● Assigned task
Go through the entries below. Copy each line in which "over" appears.

● Excerpted data
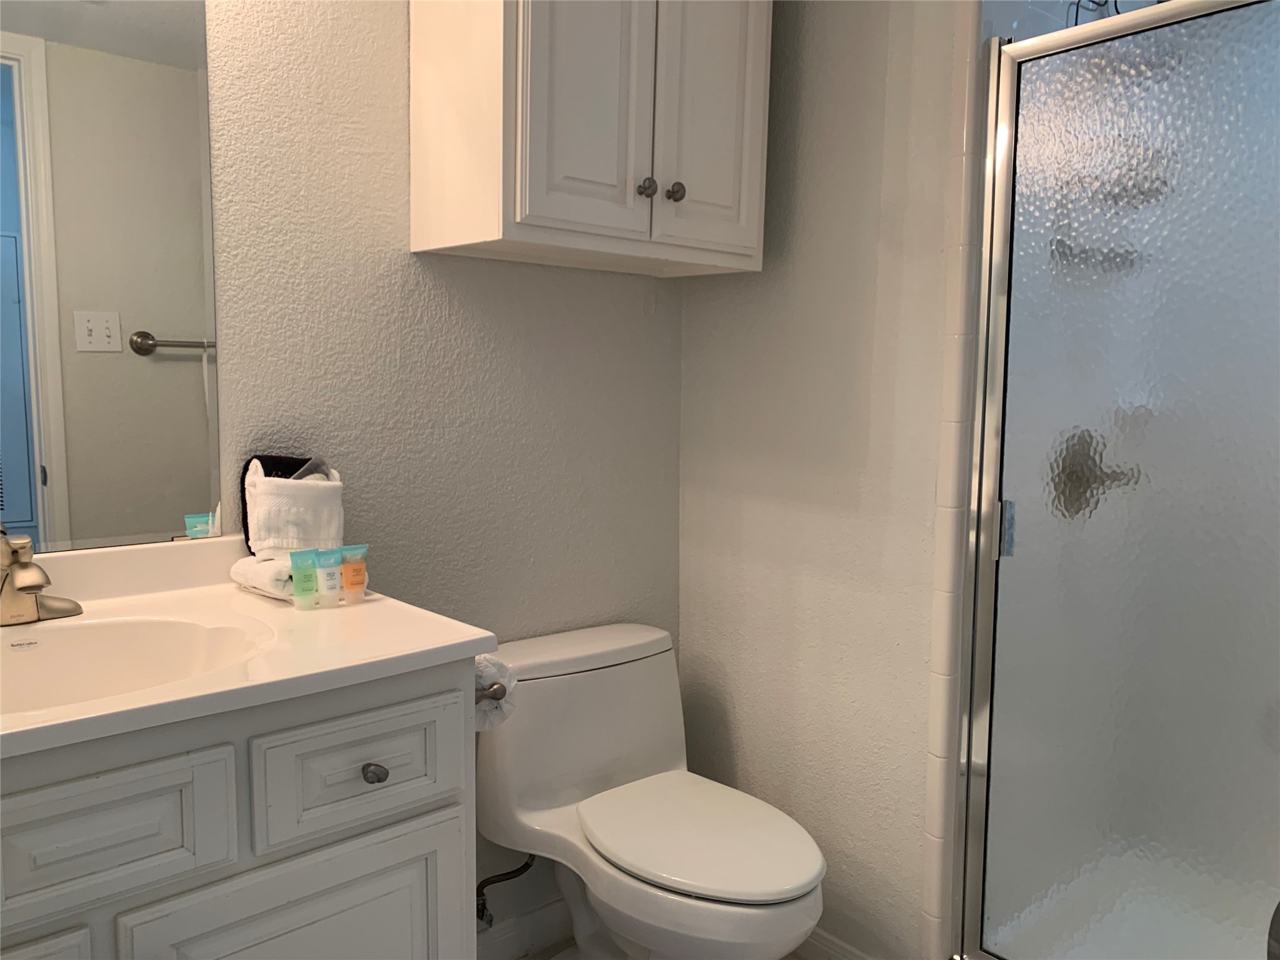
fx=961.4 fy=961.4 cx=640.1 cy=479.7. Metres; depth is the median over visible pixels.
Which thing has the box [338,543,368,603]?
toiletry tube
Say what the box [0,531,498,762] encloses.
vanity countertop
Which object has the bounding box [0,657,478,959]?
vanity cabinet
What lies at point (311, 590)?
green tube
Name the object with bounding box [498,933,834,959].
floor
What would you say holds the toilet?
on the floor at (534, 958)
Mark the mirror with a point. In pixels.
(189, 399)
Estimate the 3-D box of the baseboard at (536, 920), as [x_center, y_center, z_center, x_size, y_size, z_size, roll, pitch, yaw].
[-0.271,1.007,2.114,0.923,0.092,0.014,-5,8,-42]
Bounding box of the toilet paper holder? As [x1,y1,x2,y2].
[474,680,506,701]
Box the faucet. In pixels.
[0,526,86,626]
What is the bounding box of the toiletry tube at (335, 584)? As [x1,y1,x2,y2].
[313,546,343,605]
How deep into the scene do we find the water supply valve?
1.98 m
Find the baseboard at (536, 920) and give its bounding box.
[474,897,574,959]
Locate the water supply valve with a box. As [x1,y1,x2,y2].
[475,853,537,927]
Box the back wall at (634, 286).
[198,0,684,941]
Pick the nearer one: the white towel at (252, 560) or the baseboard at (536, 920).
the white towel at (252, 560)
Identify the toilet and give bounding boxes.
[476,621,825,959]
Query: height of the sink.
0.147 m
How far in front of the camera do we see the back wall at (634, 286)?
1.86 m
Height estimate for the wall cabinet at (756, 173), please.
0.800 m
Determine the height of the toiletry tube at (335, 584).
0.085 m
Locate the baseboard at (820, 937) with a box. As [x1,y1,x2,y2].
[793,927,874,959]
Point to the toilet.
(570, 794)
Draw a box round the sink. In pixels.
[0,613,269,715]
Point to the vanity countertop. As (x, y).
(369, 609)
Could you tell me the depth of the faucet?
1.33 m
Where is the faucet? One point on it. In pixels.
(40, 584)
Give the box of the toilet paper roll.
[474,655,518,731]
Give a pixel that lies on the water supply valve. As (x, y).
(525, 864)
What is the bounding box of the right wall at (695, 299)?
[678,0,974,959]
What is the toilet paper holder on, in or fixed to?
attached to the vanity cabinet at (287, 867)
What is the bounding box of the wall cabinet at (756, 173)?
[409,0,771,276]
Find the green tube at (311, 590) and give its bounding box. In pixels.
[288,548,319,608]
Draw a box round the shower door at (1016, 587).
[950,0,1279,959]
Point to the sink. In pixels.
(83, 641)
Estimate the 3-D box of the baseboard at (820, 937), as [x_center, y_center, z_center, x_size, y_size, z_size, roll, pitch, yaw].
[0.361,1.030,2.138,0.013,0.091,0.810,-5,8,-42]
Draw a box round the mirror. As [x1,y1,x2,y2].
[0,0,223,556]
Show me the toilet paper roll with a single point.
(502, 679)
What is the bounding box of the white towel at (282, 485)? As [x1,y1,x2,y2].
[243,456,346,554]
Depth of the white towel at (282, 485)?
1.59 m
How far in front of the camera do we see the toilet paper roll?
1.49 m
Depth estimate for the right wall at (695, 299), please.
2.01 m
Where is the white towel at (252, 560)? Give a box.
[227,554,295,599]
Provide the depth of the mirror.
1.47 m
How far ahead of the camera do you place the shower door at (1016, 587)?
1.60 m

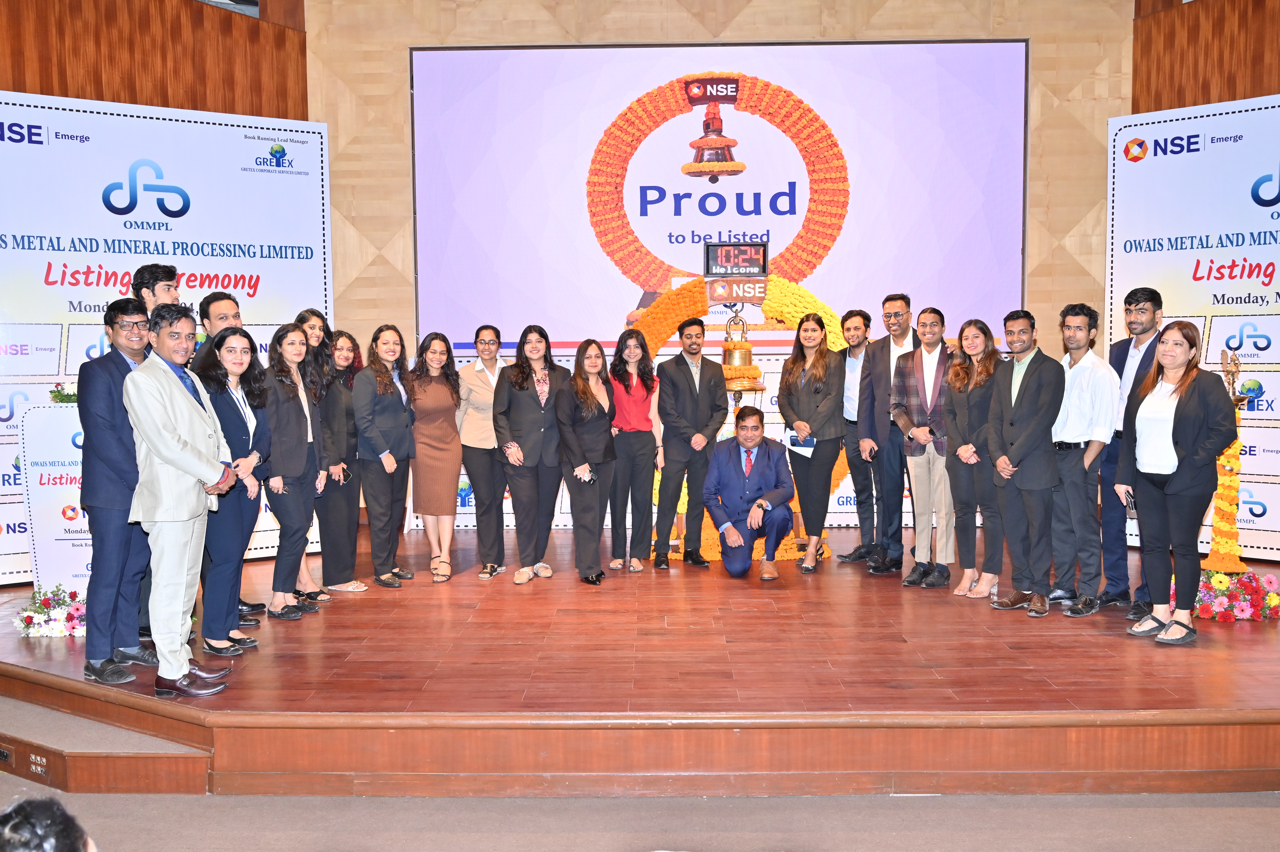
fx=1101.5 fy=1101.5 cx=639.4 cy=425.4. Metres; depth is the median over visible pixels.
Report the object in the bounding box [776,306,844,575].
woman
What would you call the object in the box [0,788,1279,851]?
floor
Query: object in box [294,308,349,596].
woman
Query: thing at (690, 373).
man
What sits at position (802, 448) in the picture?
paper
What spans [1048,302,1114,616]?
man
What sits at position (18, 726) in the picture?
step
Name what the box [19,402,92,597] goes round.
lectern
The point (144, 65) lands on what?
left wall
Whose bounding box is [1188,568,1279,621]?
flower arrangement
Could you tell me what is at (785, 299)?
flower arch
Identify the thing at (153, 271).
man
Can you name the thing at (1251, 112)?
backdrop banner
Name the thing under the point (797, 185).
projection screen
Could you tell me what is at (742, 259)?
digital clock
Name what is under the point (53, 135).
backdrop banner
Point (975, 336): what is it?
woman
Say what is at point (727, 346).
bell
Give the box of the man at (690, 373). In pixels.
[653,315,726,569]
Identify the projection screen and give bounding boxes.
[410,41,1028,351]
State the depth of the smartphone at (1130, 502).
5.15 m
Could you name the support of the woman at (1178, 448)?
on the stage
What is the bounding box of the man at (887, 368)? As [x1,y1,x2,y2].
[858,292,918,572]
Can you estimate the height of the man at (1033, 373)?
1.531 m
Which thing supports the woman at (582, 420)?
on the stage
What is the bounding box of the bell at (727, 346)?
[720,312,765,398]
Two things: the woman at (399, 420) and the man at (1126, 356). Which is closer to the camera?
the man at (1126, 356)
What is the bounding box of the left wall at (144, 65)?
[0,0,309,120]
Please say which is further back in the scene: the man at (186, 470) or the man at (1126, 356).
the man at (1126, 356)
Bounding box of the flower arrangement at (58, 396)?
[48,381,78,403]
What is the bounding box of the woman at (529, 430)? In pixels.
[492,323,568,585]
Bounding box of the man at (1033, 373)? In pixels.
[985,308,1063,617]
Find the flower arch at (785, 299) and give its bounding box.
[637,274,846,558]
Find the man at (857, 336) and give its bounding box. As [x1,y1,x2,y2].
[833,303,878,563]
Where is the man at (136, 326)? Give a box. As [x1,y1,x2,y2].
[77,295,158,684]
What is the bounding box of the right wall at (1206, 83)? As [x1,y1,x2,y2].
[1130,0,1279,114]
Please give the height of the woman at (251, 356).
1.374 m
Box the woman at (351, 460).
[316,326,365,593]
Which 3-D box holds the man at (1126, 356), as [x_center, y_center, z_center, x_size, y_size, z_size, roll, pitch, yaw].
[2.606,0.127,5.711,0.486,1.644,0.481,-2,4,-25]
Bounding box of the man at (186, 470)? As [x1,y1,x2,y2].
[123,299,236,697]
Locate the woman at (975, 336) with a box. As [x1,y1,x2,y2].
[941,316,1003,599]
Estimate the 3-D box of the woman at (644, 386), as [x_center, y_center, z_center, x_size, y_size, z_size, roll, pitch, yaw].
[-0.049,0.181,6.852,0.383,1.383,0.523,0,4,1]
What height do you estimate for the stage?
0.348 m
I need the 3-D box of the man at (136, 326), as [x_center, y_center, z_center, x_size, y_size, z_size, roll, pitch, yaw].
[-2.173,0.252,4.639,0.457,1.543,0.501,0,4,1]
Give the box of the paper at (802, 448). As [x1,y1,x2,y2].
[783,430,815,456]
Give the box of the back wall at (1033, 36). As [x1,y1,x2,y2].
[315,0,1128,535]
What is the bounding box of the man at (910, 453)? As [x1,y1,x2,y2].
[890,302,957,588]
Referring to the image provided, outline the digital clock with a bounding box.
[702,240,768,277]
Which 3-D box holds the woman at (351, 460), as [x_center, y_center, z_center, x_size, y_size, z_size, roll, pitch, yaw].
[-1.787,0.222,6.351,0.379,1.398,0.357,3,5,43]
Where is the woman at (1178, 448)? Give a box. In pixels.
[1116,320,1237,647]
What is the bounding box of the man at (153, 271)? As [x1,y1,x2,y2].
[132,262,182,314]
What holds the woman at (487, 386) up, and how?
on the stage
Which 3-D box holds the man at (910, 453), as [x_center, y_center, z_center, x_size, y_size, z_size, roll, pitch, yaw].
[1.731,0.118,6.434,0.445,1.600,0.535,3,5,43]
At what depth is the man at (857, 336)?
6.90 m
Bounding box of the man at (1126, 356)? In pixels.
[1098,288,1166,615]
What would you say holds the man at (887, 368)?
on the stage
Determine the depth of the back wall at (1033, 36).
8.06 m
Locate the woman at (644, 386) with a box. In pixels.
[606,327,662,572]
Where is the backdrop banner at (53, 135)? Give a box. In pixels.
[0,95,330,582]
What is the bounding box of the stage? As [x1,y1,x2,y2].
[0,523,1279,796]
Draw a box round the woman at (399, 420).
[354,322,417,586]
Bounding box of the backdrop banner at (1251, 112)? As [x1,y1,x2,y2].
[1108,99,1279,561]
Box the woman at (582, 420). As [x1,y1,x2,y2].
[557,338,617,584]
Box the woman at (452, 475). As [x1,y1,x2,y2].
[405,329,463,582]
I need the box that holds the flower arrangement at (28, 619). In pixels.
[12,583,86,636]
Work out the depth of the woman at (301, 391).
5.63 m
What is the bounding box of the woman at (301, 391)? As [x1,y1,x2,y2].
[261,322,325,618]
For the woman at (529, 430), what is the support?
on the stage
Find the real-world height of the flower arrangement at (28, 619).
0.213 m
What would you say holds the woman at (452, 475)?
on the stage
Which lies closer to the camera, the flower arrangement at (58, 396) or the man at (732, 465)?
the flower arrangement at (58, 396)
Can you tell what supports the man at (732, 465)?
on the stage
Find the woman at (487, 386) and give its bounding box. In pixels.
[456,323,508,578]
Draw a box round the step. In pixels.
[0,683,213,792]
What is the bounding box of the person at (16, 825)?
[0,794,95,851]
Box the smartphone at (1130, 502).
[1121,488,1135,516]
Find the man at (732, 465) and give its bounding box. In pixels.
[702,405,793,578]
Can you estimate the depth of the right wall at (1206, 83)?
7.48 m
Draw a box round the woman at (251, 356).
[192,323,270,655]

● Response
fx=961.4 fy=961.4 cx=640.1 cy=479.7. Metres; depth is the median over visible pixels.
fx=1101.5 fy=1101.5 cx=639.4 cy=425.4. Metres; depth is the median over visible pixels.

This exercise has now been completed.